Comparée aux défis des deux jours précédents, l’ascension de l’Hermana Menor paraît facile. J’y laisserai tout de même des forces, les chemins balisés étant tout du long dissimulés par la neige et l’épaisse brume couvrant le sommet rendant impossible toute orientation rigoureuse. Comme lors de l’ascension finale de la veille, je souffre moins dans la montée que dans la descente, effectuée sur un versant nord couvert d’une épaisse poudreuse et achevée dans une forêt piégeuse où je mets du temps à retrouver le chemin balisé.

Sur les flancs de l’Hermana Menor

Le début assez raide de l’ascension

Un joli plateau dépassé à mi-pente

Au sommet de l’Hermana Menor, la brume se lève une première fois…

…puis une seconde ; j’aperçois alors San Ildefonso, à droite, et Ségovie, au fond

Aux abords de la forêt, je dépasse un refuge non gardé

Il a été bâti pile sous le sommet du Penalara

Je regrette de n’avoir pu y bivouaquer, tant il est bien conçu et entretenu

Passé le refuge, je traverse quelques ruisseaux…

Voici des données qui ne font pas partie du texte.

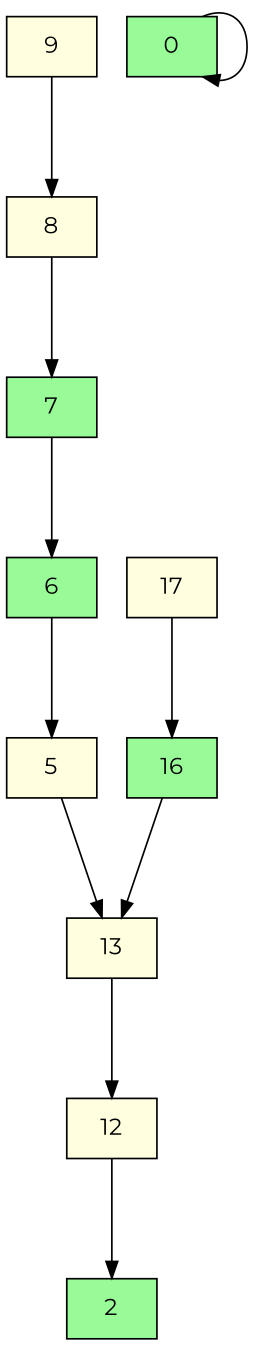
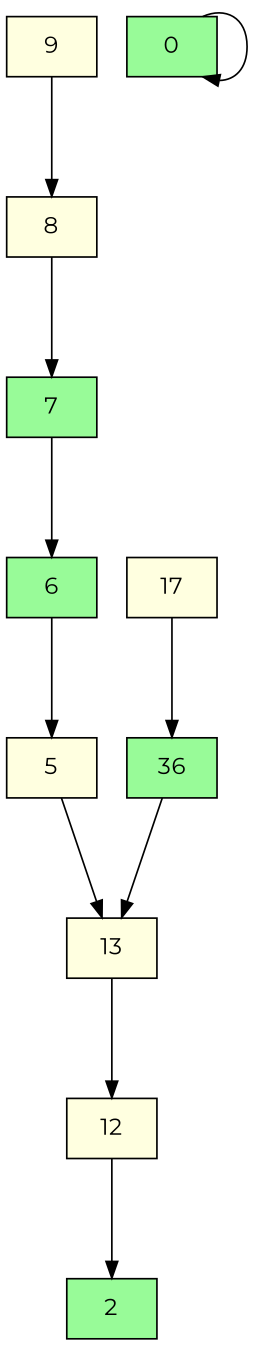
  digraph {
    dir=forward
    fontname=Montserrat
    ranksep=1.0
    node [fillcolor=lightyellow fontname=Montserrat shape=box style=filled]
    edge [dir=forward fontname=Montserrat]
    n1 [label=12]
    n2 [fillcolor=palegreen label=2]
    n3 [label=8]
    n4 [fillcolor=palegreen label=7]
    n5 [fillcolor=palegreen label=6]
    n6 [label=5]
    n7 [label=9]
    n8 [label=13]
-   n9 [fillcolor=palegreen label=16]
+   n9 [fillcolor=palegreen label=36]
    n10 [fillcolor=palegreen label=0]
    n11 [label=17]
    n1 -> n2
    n3 -> n4
    n4 -> n5
    n5 -> n6
    n6 -> n8
    n7 -> n3
    n8 -> n1
    n9 -> n8
    n10 -> n10
    n11 -> n9
  }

…et m’enfonce dans la forêt

Au niveau du ruisseau de Chorranca, une piste part droit dans la pente et débouche sur une route asphaltée plongeant vers San Ildefonso. Je n’ai plus qu’à me laisser porter vers une ville abritant le palais royal de la Granja, édifié au XVIIIème siècle dans un style baroque. Épuisé par quatre jours de marche intense, je n’ai pas la force de le visiter, préférant me remplir la panse dans une auberge quelconque en attendant le bus pour Ségovie ; un renoncement tranchant avec la persévérance dont j’ai fait preuve jusqu’ici !

L’arrivée à San Ildefonso

Un pont franchi peu avant de retrouver le goudron

La ville de San Ildefonso ; à sa gauche, le palais royal

Vue d’ensemble du palais

Son entrée principale

Détail de l’aile droite

A San Ildefonso s’achève  ma lutte dans la Sierra de Guadarrama. Outre le plaisir intrinsèque que j’en ai tiré, elle a rempli, par son intensité, l’objectif premier qui lui était assignée : me préparer physiquement au trek du mois suivant, dépassant de loin les précédents par sa dimension, puisqu’il va m’amener à relier avec mon frère, en 45 jours et 1000 kilomètres de marche, tous les coins les plus évocateurs du Massif central.